Well yes.....sort of hinted that in my line:"In a command promt type bash" ..... but you are right


----------



## Kursah (Aug 23, 2016)

Well don't forget that Microsoft is pushing open source Powershell support into Linux as well. I guess that's tit for tat though I prefer Terminal.

http://arstechnica.com/information-...est-open-source-release-coming-to-linux-os-x/


----------



## R-T-B (Aug 23, 2016)

VulkanBros said:


> Well yes.....sort of hinted that in my line:"In a command promt type bash" ..... but you are right



I did not see that line, no worries either way though...


----------



## Easy Rhino (Aug 23, 2016)

R-T-B said:


> You might note that you are not running linux, only a bourne again shell port...
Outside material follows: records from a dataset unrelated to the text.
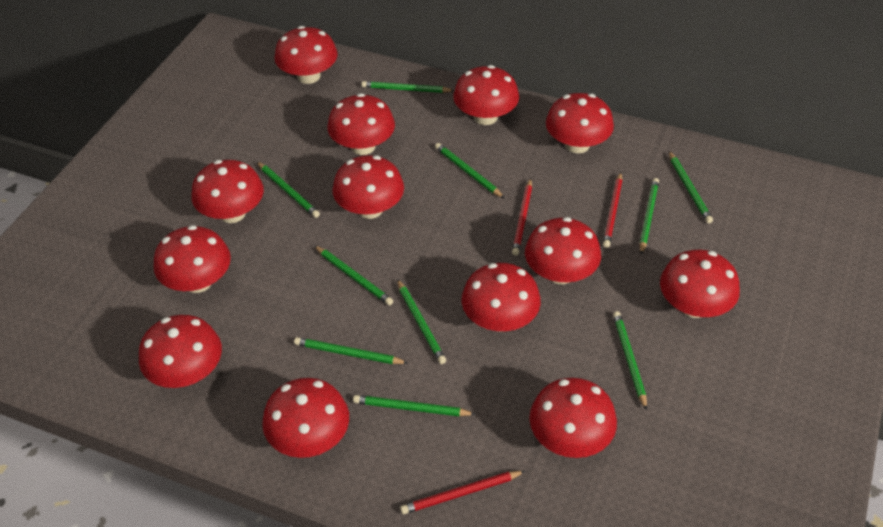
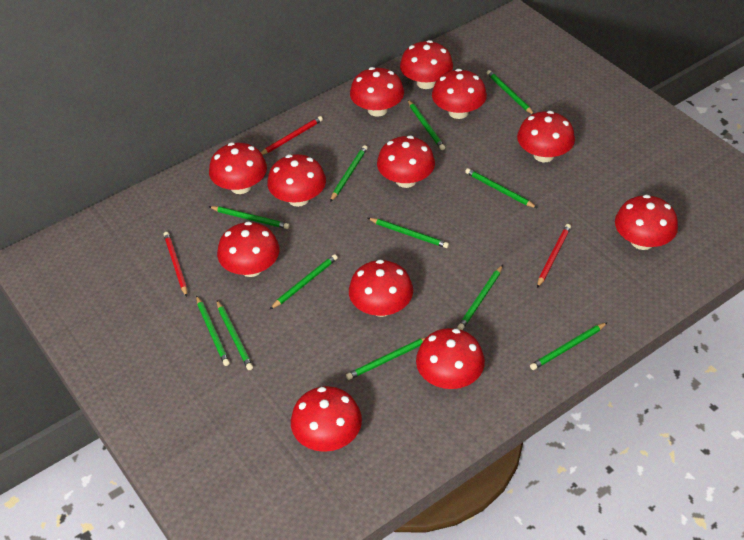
green pencil: [257,162,320,218] [294,337,408,364] [315,246,393,305] [353,395,476,416] [361,81,455,93] [397,279,446,364] [435,143,505,199] [613,311,647,410] [640,178,659,254] [669,151,713,223] = 10 -> [196,295,230,366] [209,206,289,229] [217,300,253,370] [270,254,338,309] [330,145,368,202] [346,337,426,380] [368,218,449,248] [408,100,445,150] [458,265,503,330] [465,168,537,208] [487,70,534,114] [530,322,608,370] = 12
red mushroom: [139,315,222,388] [154,225,231,293] [191,160,264,223] [262,378,349,458] [274,26,338,84] [328,93,395,155] [332,155,404,219] [453,65,519,125] [462,263,541,332] [525,217,601,284] [529,378,617,458] [546,93,614,153] [660,250,740,318] = 13 -> [209,142,267,194] [217,221,280,277] [267,154,326,207] [291,386,362,452] [349,260,413,317] [350,67,404,117] [377,136,435,188] [400,40,453,89] [416,328,485,389] [432,69,487,119] [517,111,575,162] [615,195,678,250] = 12

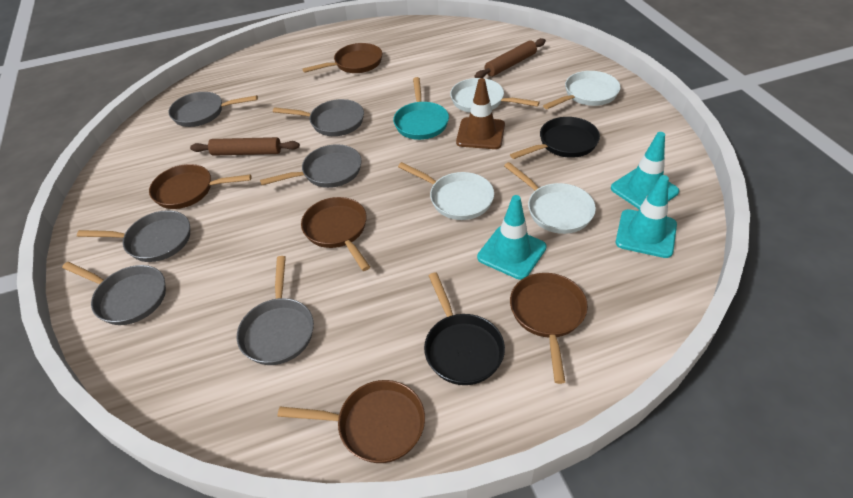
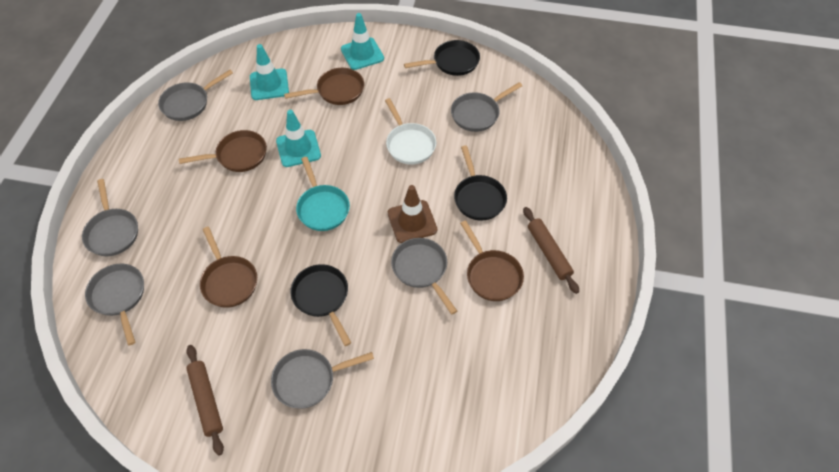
black pan: [424,272,505,385] [510,117,600,159] = 2 -> [290,264,351,346] [404,40,480,76] [454,145,507,220] = 3
brown pan: [149,164,252,209] [277,380,425,463] [301,197,370,271] [302,43,382,73] [510,273,588,384] = 5 -> [179,130,267,172] [200,227,257,308] [284,68,364,105] [460,220,524,301] = 4
white pan: [398,162,494,220] [450,78,540,113] [504,162,596,234] [543,71,620,109] = 4 -> [385,98,436,164] = 1

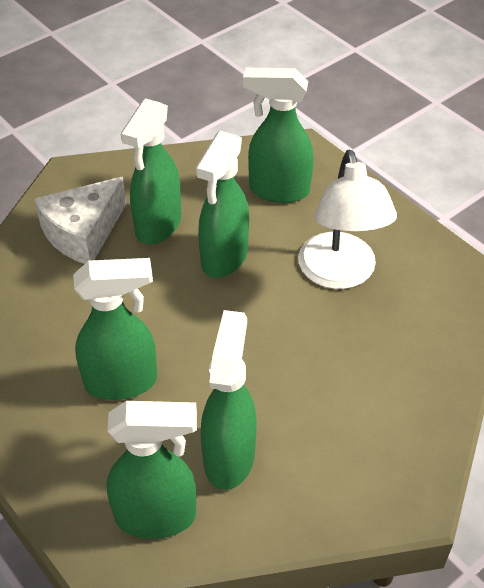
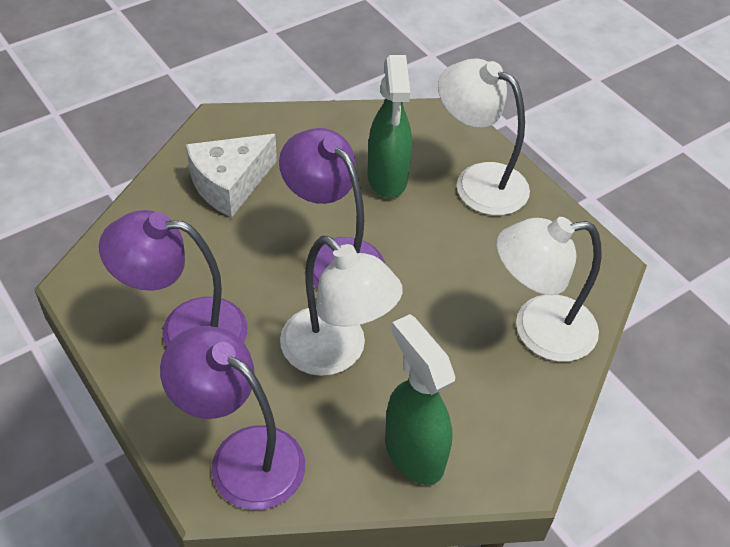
green spray bottle: [73,258,157,400] [107,401,197,539] [121,98,181,244] [196,131,249,278] [201,310,257,490] [243,68,314,203] = 6 -> [368,55,412,198] [385,314,455,485] = 2
purple lamp: none = 0 -> [99,210,248,347] [160,326,305,510] [279,128,385,289] = 3
white lamp: [298,150,397,289] = 1 -> [280,236,403,376] [438,58,530,216] [496,217,601,362] = 3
which is basically just replacing cgywin with a home grown microsoft app.


----------



## Frick (Aug 23, 2016)

Easy Rhino said:


> which is basically just replacing cgywin with a home grown microsoft app.



That's like saying "oh and Apple phones are jailbreaked by default now", looking at MSs history. And looking at comments it seems it's faster and you can run stuff unmodified. I just hope they keep at it.


----------



## Easy Rhino (Aug 24, 2016)

Frick said:


> That's like saying "oh and Apple phones are jailbreaked by default now", looking at MSs history. And looking at comments it seems it's faster and you can run stuff unmodified. I just hope they keep at it.



well yea


----------